Passage provided:
** BEGIN **
SOUTH DEERFIELD — Magic tricks and tap numbers will fill the Frontier Regional School theater ensemble’s spring musical, “Mary Poppins.”

When Frontier actors picked the spring production last year, the musical, following the story of a magical London nanny who mysteriously appears at a troubled household to raise the two young children, garnered the most votes. Senior Sofia Hebert, who plays Mary Poppins, said the reason it won was simple.

“It’s a classic. Everyone already knows the songs,” Hebert said at a dress rehearsal, donning Mary Poppins’ signature white blouse and long black skirt.

At the group’s first vocal rehearsal, the lyrics flew from the young thespians’ mouths, Hebert recalled. She remembered the director joking, “Alright, my work here is done. You guys already know the songs.”

Hebert described Mary Poppins as “a contradicting character in a good way.” She marked in her script the switches in Mary Poppins’ personality during each scene.

“She changes who she is around different people,” Hebert said. “She is the nanny and she takes the orders and she does everything practically perfect, and then when she’s with the kids, she’s magically pulling a coat rack out of her bag … or when she makes statues come to life and she does all these magical things. She’s still this figure for the kids to look up to in a way that says the world isn’t so scary and you don’t have to be brats — everything is wonderful.”

Senior McCavery Burgess plays Bert, Dick Van Dyke’s “happy and jolly character” in the 1964 film.

“I get to smile a lot, and that’s what I like. I like playing characters like this who are usually in a happy mood,” Burgess said.

Junior Noah Smith drew from his own childhood to play 7-year-old Michael Banks.

“I get to live out my childhood again, even if I’m still in it technically. When I was younger, I was definitely a brat, so I get to be one again,” Smith said, giggling with three of his castmates.

Unlike Smith, junior Isla Sparrow’s role of Michael Banks’ older sister Jane required her to step outside of herself.

“I was a very quiet kid and I was very nice to my mom, and it’s very fun to be a character who says whatever’s on their mind,” Sparrow said.

To perform the musical’s memorable number, “Step in Time,” many of the actors tap danced for the first time. After rehearsing the dance and its “shuffle-step, shuffle-step, shuffle-step, ball change” three times each week since rehearsals started, “I can think about what I ate for breakfast and still do it perfectly, and everyone can do that,” Hebert said, tapping her shoes as she spoke.
** END **
Source excerpt:
** BEGIN **
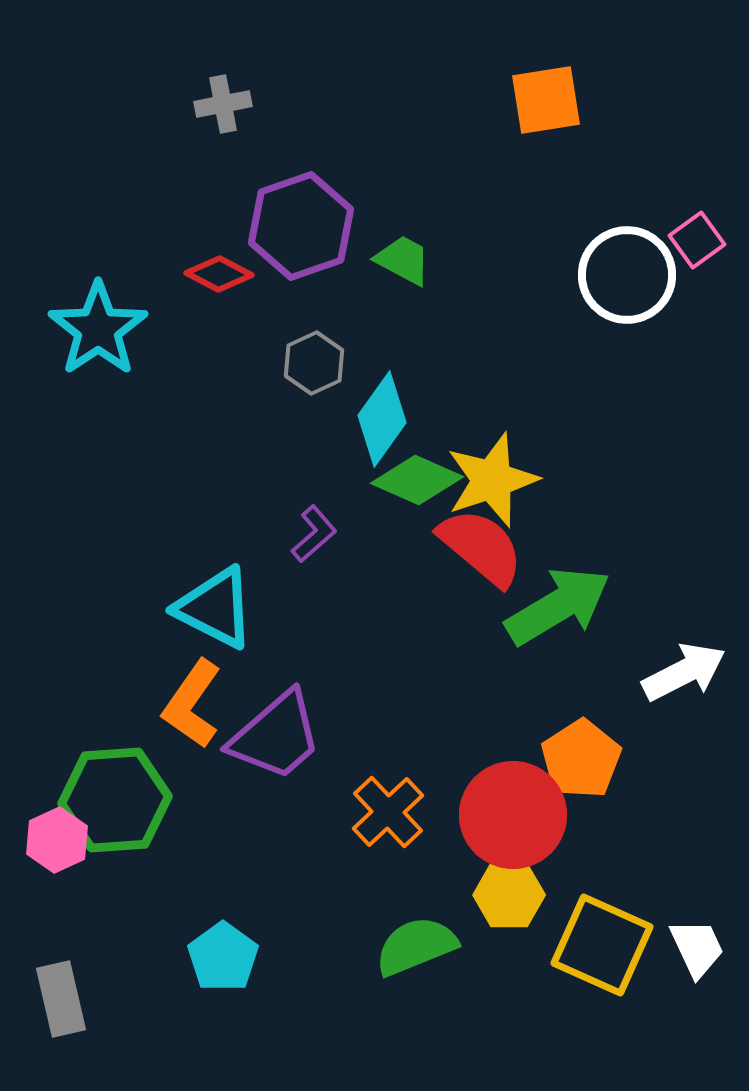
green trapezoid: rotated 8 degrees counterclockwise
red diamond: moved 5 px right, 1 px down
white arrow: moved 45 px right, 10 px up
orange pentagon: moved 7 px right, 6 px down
** END **
To be done:
• a. Name every student performer the article on the Frontier Regional School production of "Mary Poppins" identifies by name.
• b. In the article on the Frontier Regional School "Mary Poppins," which role does Isla Sparrow play?
• c. Write the next part of the article on the Frontier Regional School "Mary Poppins," picking up after its final sentence.
The material has nothing to do with the work here.

Responses per task:
• a. Sofia Hebert, McCavery Burgess, Noah Smith, Isla Sparrow

• b. She plays Jane, Michael Banks' older sister.

• c.
“It’s been a blast to be able to boogie down a lot,” Burgess said.

With a smaller cast of about 20 actors for “Mary Poppins,” Smith said the group is “more close-knit,” spending almost every night after school acting, singing and tap dancing together.

“I see them more than I see my family,” Sparrow joked.

After transferring to Frontier in eighth grade, Sparrow joined the theater ensemble to make friends at her new school.

“It was a very amazing way to make some connections and to connect with my community,” Sparrow said. “It’s a skill. It’s not just about acting. It’s about being able to come together with a group of people and to tell a story, and be able to build off of each other and build each other up.”

Hebert said the vulnerability of performing connects the actors with a “deeper bond.”

“It is so much fun and there’s no better feeling than to have a whole scene with us about the family dynamics and then go home and say, ‘OK, let’s go get McDonald’s, let’s go have some fun,’ and be able to play both worlds so beautifully,” Hebert added. “I personally take my love for my castmates and put it into the scene.”

Performances of “Mary Poppins” will be held in the Frontier auditorium on Friday, March 13, and Saturday, March 14, at 7 p.m. and Sunday, March 15, at 2 p.m. Tickets are $10.

Aalianna Marietta is the South County reporter. She is a graduate of UMass Amherst and was a journalism intern at the Recorder while in school. She can be reached at amarietta@recorder.com or 413-930-4081.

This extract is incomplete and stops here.